Sedimentation coefficients (s20,w) (svedbergs): 53 (T), 93 (M), 126 (B) (R. Stace-Smith, personal communication).

Other physical properties unknown.

Particle Structure

Isometric, about 30 nm in diameter with a 5 or 6-sided angular outline (Harrison & Nixon, 1960). The protein shell may be composed of 42 morphological subunits (Agrawal, 1967). Electron micrographs show some particles completely, some partially and some not penetrated by negative stain (Fig. 6). These particles possibly correspond to the T, M and B components.

Particle Composition

RNA: Single-stranded; about 27% (M) and 41% (B) of the particle weight (estimated from the sedimentation coefficients).

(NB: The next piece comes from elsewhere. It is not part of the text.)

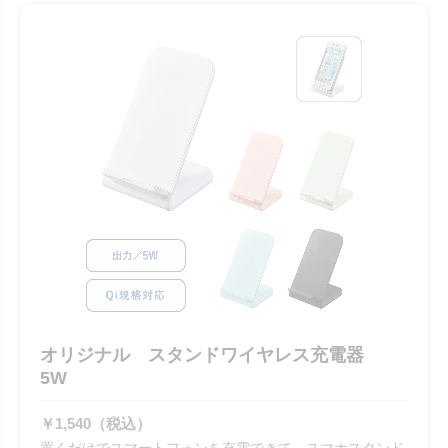
オリジナル スタンドワイヤレス充電器
5W
￥1,540（税込）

Relations with Cells and Tissues

In Chenopodium amaranticolor, inclusion bodies form adjacent to the cell nuclei; some of them contain particles arranged in spheroidal shells (Gerola et al., 1965; I. M. Roberts, personal communication).

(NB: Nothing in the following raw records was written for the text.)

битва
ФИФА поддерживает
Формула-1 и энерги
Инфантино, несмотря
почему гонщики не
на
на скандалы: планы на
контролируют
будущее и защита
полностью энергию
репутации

Diseases caused by this virus are distributed patchily in crops because of the slow migration of the soil-inhabiting vectors, Xiphinema spp. The virus tends to occur in soils together with strawberry latent ringspot virus, with which it shares the vector, X. diversicaudatum. These two viruses are difficult to distinguish from each other with certainty by their reactions in host plants but are serologically unrelated. As with other nepoviruses, serological tests provide the only reliable means of identification.


References list for DPV: Arabis mosaic virus (16)

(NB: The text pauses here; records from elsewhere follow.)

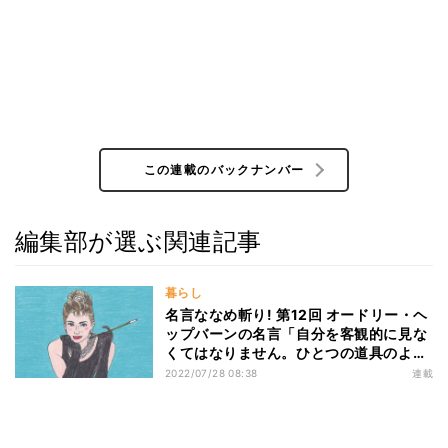
この連載のバックナンバー
編集部が選ぶ関連記事
暮らし
名言ななめ斬り! 第12回 オードリー・ヘ
ップバーンの名言「自分を客観的に見な
くてはなりません。ひとつの道具のよう
に分析するのです」
2022/07/28 08:38
連載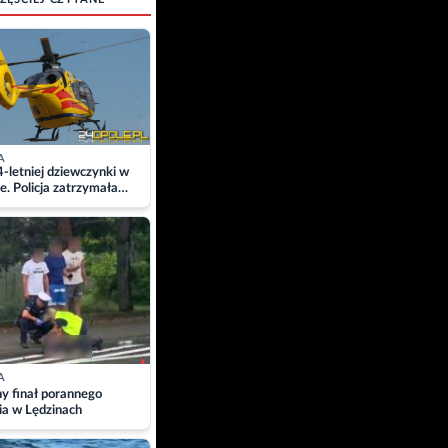
A
4-letniej dziewczynki w
e. Policja zatrzymała
A
ny finał porannego
ia w Lędzinach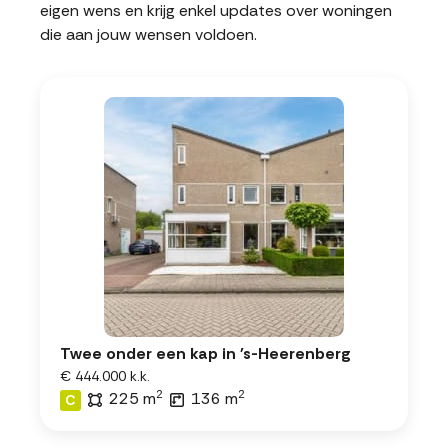
eigen wens en krijg enkel updates over woningen
die aan jouw wensen voldoen.
Twee onder een kap in 's-Heerenberg
€ 444.000 k.k.
2
2
225 m
136 m
C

  1. Agrawal, J. Ultrastruct. Res. 17: 84, 1967.
  2. Bock, Ann. appl. Biol. 57: 131, 1966.
  3. Cadman, Virology 11: 653, 1960.
  4. Cadman, Dias & Harrison, Nature, Lond. 187: 577, 1960.
  5. Fritzsche & Schmidt, Naturwissenschaften 50: 163, 1963.
  6. Gerola, Bassi & Betto, Caryologia 18: 353, 1965.
  7. Harrison, Ann. appl. Biol. 46: 221, 1958.
  8. Harrison & Cadman, Nature, Lond. 184: 1624, 1959.
  9. Harrison & Nixon, Virology 12: 104, 1960.
  10. Harrison & Winslow, Ann. appl. Biol. 49: 621, 1961.
  11. Hollings, J. hort. Sci. 38: 138, 1963.
  12. Jha, J. hort. Sci. 36: 219, 1961.
  13. Jha & Posnette, Nature, Lond. 184: 962, 1959.
  14. Jha & Posnette, Virology 13: 119, 1961.
  15. Lister & Murant, Ann. appl. Biol. 59: 49, 1967.
  16. Murant & Lister, Ann. appl. Biol. 59: 63, 1967.
  17. Schmelzer, Phytopath. Z. 46: 105, 1962.
  18. Schmelzer, Phytopath. Z. 46: 315, 1963.
  19. Smith & Markham, Phytopathology 34: 324, 1944.
  20. Taylor & Robertson, Rep. Scott. hort. Res. Inst., 1969: 63, 1970.